Effective perturbation theory for linear operators
Benoît Kloeckner
TL;DR
The paper addresses analytic perturbation theory for a simple isolated eigenvalue of a bounded operator on a Banach space, providing explicit, non-asymptotic radius bounds and higher-order regularity bounds for eigendata. It develops a direct Banach-space approach using the Implicit Function Theorem and a differential-inequality framework on the pair of quantities $tau_L$ and $gamma_L$, yielding uniform analyticity of eigenvalues, eigenvectors, and eigenforms with explicit derivative formulas and remainder estimates up to third order. The main contributions include a sharp radius bound $r_0 = 1/(6\tau_0\gamma_0)$ guaranteeing an Analytic Simple Isolated Eigenvalue (ASIE), explicit first- through third-order Taylor expansions with finite remainders, and quantitative spectral-gap stability results under perturbations with practical corollaries. These results apply to non-self-adjoint operators such as transfer operators and Markov averaging operators, enabling effective non-asymptotic conclusions in dynamical systems and probability, including Berry-Esseen-type concentration bounds. The methodology emphasizes a direct operator-theoretic route over contour-integral methods, offering transparent constants and scalability to higher-order derivatives through a simple differential-inequality comparison principle.
Abstract
We propose a new approach to the spectral theory of perturbed linear operators , in the case of a simple isolated eigenvalue.

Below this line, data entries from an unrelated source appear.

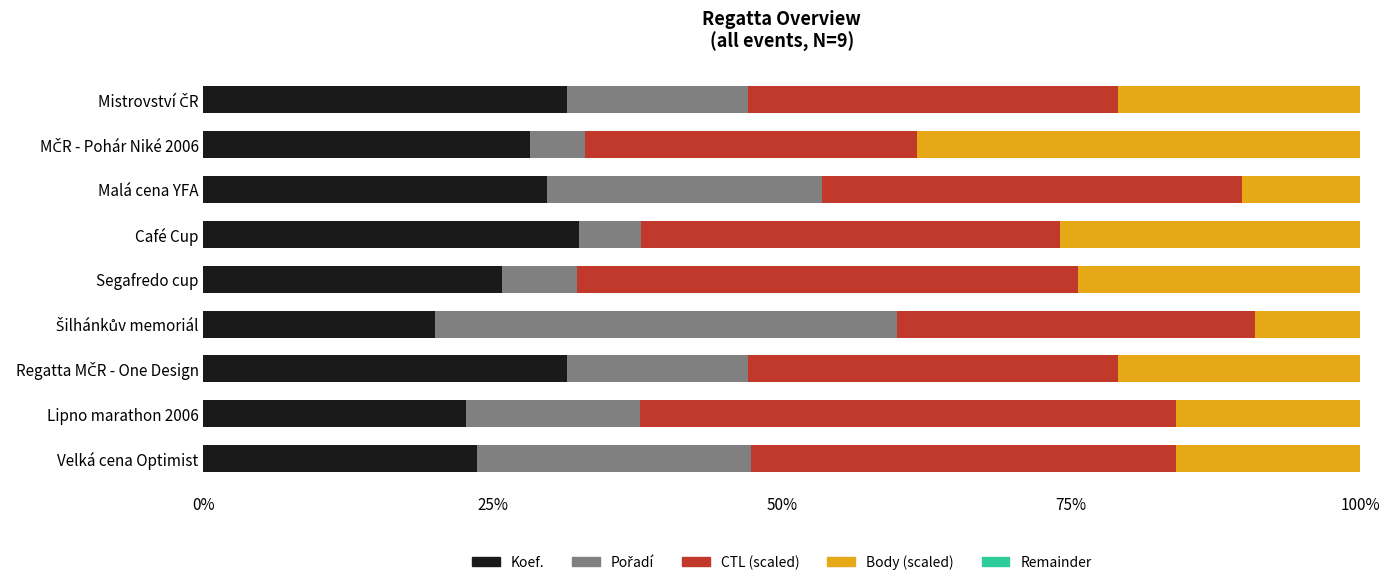

What is the total value across all series at Segafredo cup?

100.0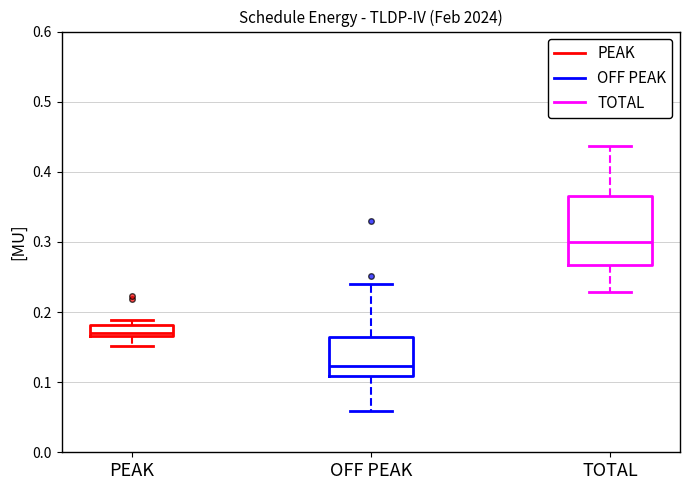

Which box's median line is the lowest?

OFF PEAK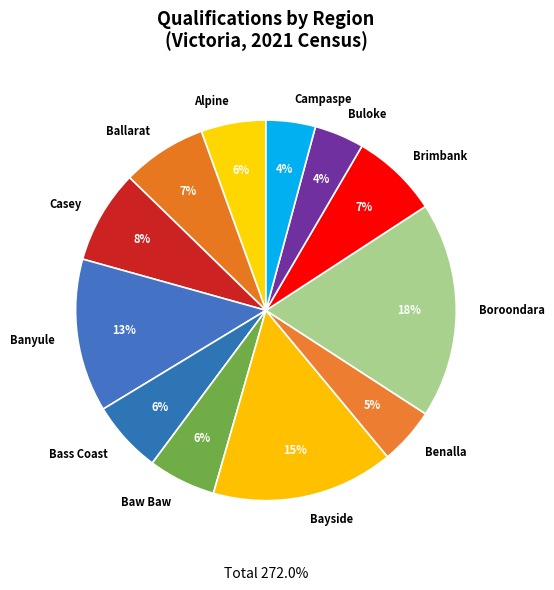

To the nearest percent, what portion does Baw Baw represent?

6%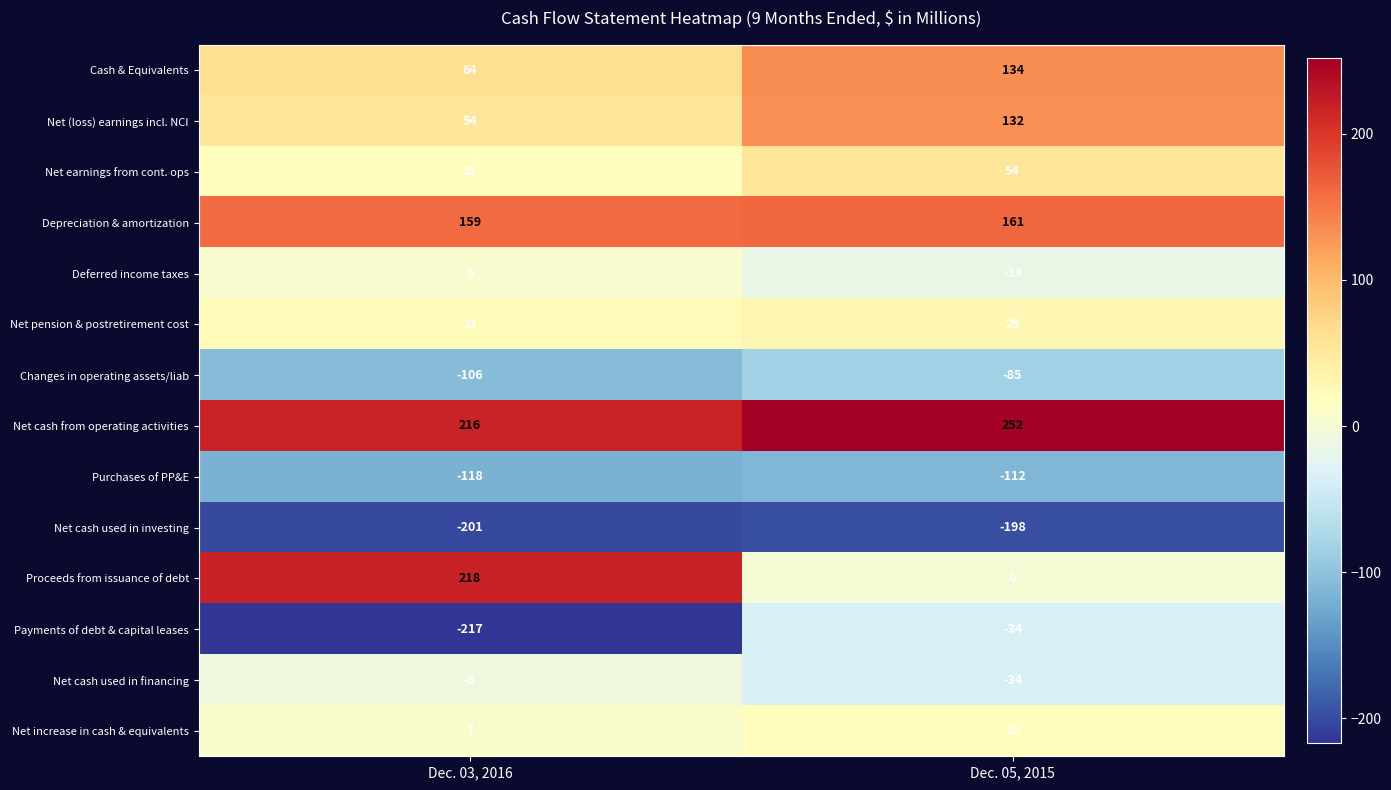

Reading left to right, list all the values displayed in this chart.

Cash & Equivalents: Dec. 03, 2016=64	Dec. 05, 2015=134
Net (loss) earnings incl. NCI: Dec. 03, 2016=54	Dec. 05, 2015=132
Net earnings from cont. ops: Dec. 03, 2016=21	Dec. 05, 2015=54
Depreciation & amortization: Dec. 03, 2016=159	Dec. 05, 2015=161
Deferred income taxes: Dec. 03, 2016=5	Dec. 05, 2015=-14
Net pension & postretirement cost: Dec. 03, 2016=23	Dec. 05, 2015=29
Changes in operating assets/liab: Dec. 03, 2016=-106	Dec. 05, 2015=-85
Net cash from operating activities: Dec. 03, 2016=216	Dec. 05, 2015=252
Purchases of PP&E: Dec. 03, 2016=-118	Dec. 05, 2015=-112
Net cash used in investing: Dec. 03, 2016=-201	Dec. 05, 2015=-198
Proceeds from issuance of debt: Dec. 03, 2016=218	Dec. 05, 2015=0
Payments of debt & capital leases: Dec. 03, 2016=-217	Dec. 05, 2015=-34
Net cash used in financing: Dec. 03, 2016=-8	Dec. 05, 2015=-34
Net increase in cash & equivalents: Dec. 03, 2016=7	Dec. 05, 2015=20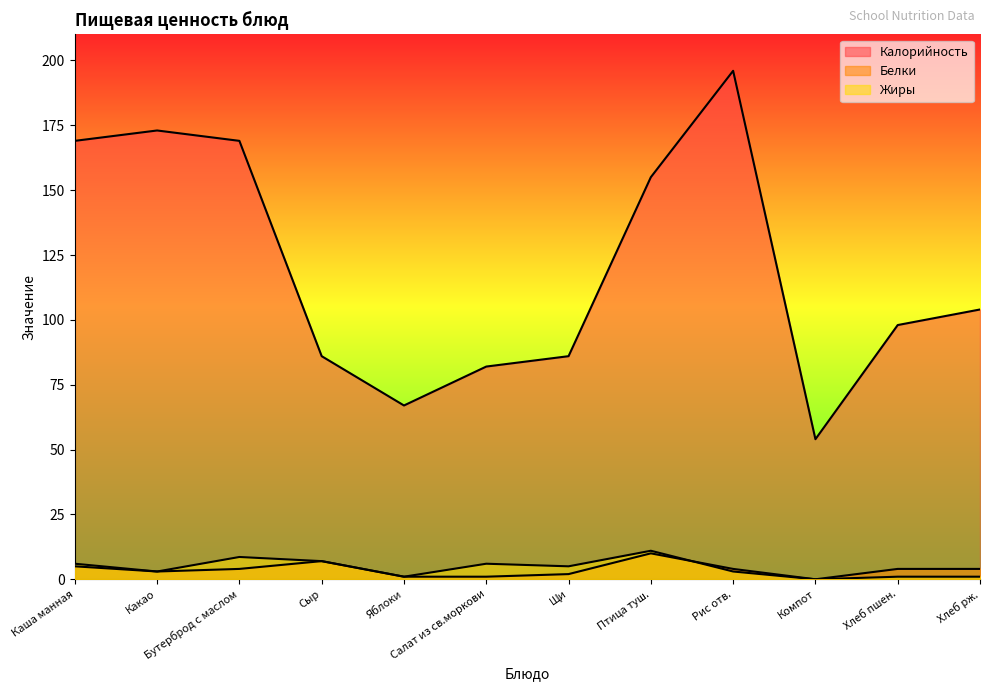

Which series has the largest total across all categories?

Калорийность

We obtain two kind of results: ''radius bounds'' which ensure perturbation theory applies for perturbations up to an explicit size, and ''regularity bounds'' which control the variations of eigendata to any order. Our method is based on the Implicit Function Theorem and proceeds by establishing differential inequalities on two natural quantities: the norm of the projection to the eigendirection, and the norm of the reduced resolvent. We obtain completely explicit results without any assumption on the underlying Banach space. In companion articles, on the one hand we apply the regularity bounds to Markov chains, obtaining non-asymptotic concentration and Berry-Ess{é}en inequalities with explicit constants, and on the other hand we apply the radius bounds to transfer operator of intermittent maps, obtaining explicit high-temperature regimes where a spectral gap occurs.